Against the backdrop of a swaying tree stood a stationary black screen called TV. It was short for Television, but he wasn’t used to being called the latter anymore. Was it his mother, or her sister, who had last referred to him thus back in around ‘08?
He knew he had a light somewhere, but it often got tough to locate. His mien was too dark to get past sometimes — beyond that was a crow-coloured skin with a deflecting heart.
On most days, the internal fuzziness would run a constant loop of memories about people, places and ideas. Sometimes, when asked, he would begin expressing them and just not stop. Where did these colours come from? How did they discover that he had them in him?
He always felt in extremes about everything. Sometimes, he’d find himself leaning towards a right-brained analysis of things, feeling cushioned by something like the soft folds of velvety fabric. On other days, his left brain would be too hard on him. At the back of his mind, he could feel himself hitting a wall again and again, unable to move past the emptiness to reach a place of contentment.

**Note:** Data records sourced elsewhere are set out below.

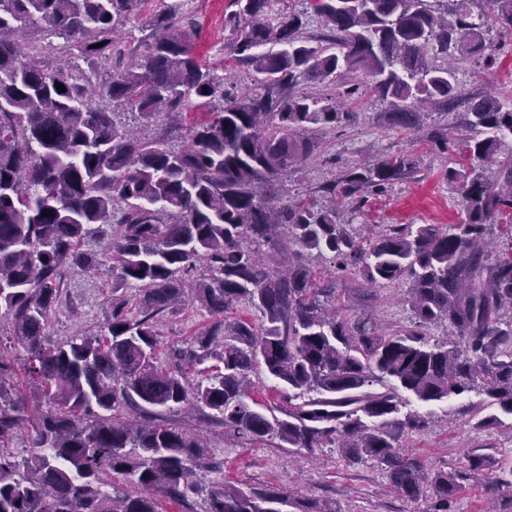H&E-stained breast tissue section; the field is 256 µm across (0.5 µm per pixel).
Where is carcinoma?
I'll return each mask as SVG.
<instances>
[{"instance_id": "obj_1", "label": "carcinoma", "mask_w": 512, "mask_h": 512, "mask_svg": "<svg viewBox=\"0 0 512 512\" xmlns=\"http://www.w3.org/2000/svg\"><path fill=\"white\" fill-rule=\"evenodd\" d=\"M140 2L0 0V323L26 352L19 368L0 352V512H167L166 502L199 499L202 512H339L334 501L224 482L207 441L162 416L186 405L246 443L334 446L350 465L372 461L402 496H435L434 512H448L465 477L491 474L511 492L512 451L422 472L401 441L423 419L400 417V393L429 403L479 385L512 414V225L495 257L484 249L512 213V166L498 162L512 103L470 102L476 165L445 174L460 181L463 217L444 230L391 225L364 242L336 210L280 200L327 130L358 119L336 102V79L365 76L388 122L416 131L422 104L463 100L454 66L429 54L482 57L492 25L512 30V0H309L330 32L320 41L303 12L230 0L225 48L261 75L240 94L195 53L185 0L141 28L125 61L114 44ZM51 38L53 68L43 60ZM102 62L119 74L95 82ZM308 83L325 91L301 90ZM197 108L206 112L183 127ZM121 110L145 130L119 123ZM416 169L403 152L352 165L322 190L381 194ZM265 246L288 252V266L266 263ZM312 253L372 285L410 280L413 326L386 335L339 317L328 308L336 289L319 287L304 259ZM71 266L110 275V316L99 334L50 344ZM189 303L215 321L168 369L156 324ZM240 308L257 321L229 317ZM438 322L453 341L430 343L423 329ZM260 366L308 399L282 418L253 407ZM384 379L386 391H364ZM22 429L30 452L19 460L7 448Z\"/></svg>"}]
</instances>
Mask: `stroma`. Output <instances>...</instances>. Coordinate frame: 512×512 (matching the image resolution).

In those moments, when he would be alone and amazed at his cluelessness about the why’s and how’s, the hissing sounds of the swaying tree would comfort him. He had never learnt to look back, to the point where no matter how hard he tried, he simply couldn’t. But something about the soft calls made him believe that he was not alone. That despite his world being dark and empty in the moment, some larger force was backing him with its oaky wisdom.